M. Quand est-ce que vous avez décidé de reprendre votre carrière ?
L. W. Je n’avais pas de projet précis en tête, je ne pensais pas que c’était une option… Encore une fois, l’industrie de la mode est tellement unidimensionnelle, que mes espoirs n’étaient pas d’y retourner; Reprendre ma carrière dans ce milieu, c’était plutôt un moyen pour moi d’éveiller les consciences sur le fait que les protections périodiques sont un énorme problème qui affecte directement l’avenir de la jeune génération, ces petites filles qui ont maintenant leurs règles vers 8-9 ans à cause des hormones dans la nourriture et sont plus susceptibles de contracter le SCT. C’est ça qui m’a véritablement donné envie de partager cette nouvelle version de moi-même…
M. À partir de quel moment cette expérience personnelle s’est-elle transformée en envie de militer.
L. W. Quand j’ai réalisé que Carolyn Maloney essayait depuis dix ans de faire passer ce projet de loi intitulé « Robin Danielson Feminine Hygiene Product Safety Act » (du nom d’une victime du SCT décédée en 1998), j’étais complètement sidérée. Dès 1998, elle a commencé à prendre des mesures pour le proposer, encore et encore, devant le Congrès qui a continué à rejeter le projet à chaque fois. Vingt ans plus tard, rien n’a changé ; quand on s’est rencontrées, elle m’a regardée dans les yeux et m’a dit : « Si ce projet de loi avait été adopté, vous ne vous seriez probablement pas retrouvée dans cette situation. » Quelques années plus tard, j’ai également parlé à une femme dont la fille était morte à cause du SCT, au téléphone elle criait et pleurait en se rendant compte qu’elle ne la reverrait plus jamais… C’est évidemment le genre de choses qui, je l’espère, incitera les gens à une vraie prise de conscience des enjeux d’une telle loi.
M. Depuis 2012, l’année où vous avez développé votre SCT, avez- vous constaté des progrès de la part des fabricants de tampons en matière de recherche et de transparence ?
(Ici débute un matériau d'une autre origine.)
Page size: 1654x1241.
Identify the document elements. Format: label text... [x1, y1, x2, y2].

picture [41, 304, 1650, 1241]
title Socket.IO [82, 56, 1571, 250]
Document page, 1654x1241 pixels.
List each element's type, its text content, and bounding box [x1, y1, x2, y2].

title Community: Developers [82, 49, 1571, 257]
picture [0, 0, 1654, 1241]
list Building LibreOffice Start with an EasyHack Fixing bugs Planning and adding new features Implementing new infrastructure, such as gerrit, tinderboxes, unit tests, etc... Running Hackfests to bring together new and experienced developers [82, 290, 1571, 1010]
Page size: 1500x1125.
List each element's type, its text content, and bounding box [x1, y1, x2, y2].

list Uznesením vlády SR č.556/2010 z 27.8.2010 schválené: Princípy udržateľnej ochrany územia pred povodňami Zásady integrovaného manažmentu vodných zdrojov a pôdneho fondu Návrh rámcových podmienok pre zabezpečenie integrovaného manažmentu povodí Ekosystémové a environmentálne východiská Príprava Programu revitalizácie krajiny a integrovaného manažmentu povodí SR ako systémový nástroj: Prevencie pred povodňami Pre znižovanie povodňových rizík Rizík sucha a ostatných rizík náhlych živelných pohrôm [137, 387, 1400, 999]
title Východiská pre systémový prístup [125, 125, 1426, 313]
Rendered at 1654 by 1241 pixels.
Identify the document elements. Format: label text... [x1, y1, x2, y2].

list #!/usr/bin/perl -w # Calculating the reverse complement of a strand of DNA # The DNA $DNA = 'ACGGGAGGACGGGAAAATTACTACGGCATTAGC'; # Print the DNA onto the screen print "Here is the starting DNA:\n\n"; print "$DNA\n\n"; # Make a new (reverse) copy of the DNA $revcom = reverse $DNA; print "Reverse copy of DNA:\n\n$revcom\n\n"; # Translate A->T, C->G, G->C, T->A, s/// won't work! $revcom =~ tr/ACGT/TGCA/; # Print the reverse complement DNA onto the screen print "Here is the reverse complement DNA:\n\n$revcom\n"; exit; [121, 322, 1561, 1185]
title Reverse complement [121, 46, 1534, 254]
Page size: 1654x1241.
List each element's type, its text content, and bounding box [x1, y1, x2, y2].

L. W. Pas du tout. À ce jour, il y a encore très peu de transparence, et ce n’est toujours pas suffisant : c’est le produit en lui-même qui doit changer, c’est le plus important ; On devrait pouvoir utiliser ce produit de la vie courante sans avoir à s’inquiéter des conséquences pour notre santé…
M. Vous portez des prothèses entièrement dorées, qu’est-ce qui vous a donné l’idée d’en faire votre marque de fabrique ?
L. W. En matière de prothèses, tout est tellement médical et impersonnel. C’est difficile pour quelqu’un d’exprimer son identité, sa “vibe” personnelle, quand on lui présente des prothèses classiques. J’ai été en fauteuil roulant pendant huit mois et c’était un vrai supplice. Je regardais ma prothèse (Lauren a été amputée de sa seconde jambe en 2018, ndlr), posée là, en me demandant : « Qu’est-ce que je veux faire ? Comment je peux me l’approprier ? Comment je m’adapte ? » À l’époque, j’étais obsédée par A$AP Rocky et ses dents en or ; je me suis dit : « Et merde, je vais les couvrir d’or. Au lieu d’avoir des dents en or, j’aurais des jambes en or”. C’est devenu une partie de mon identité.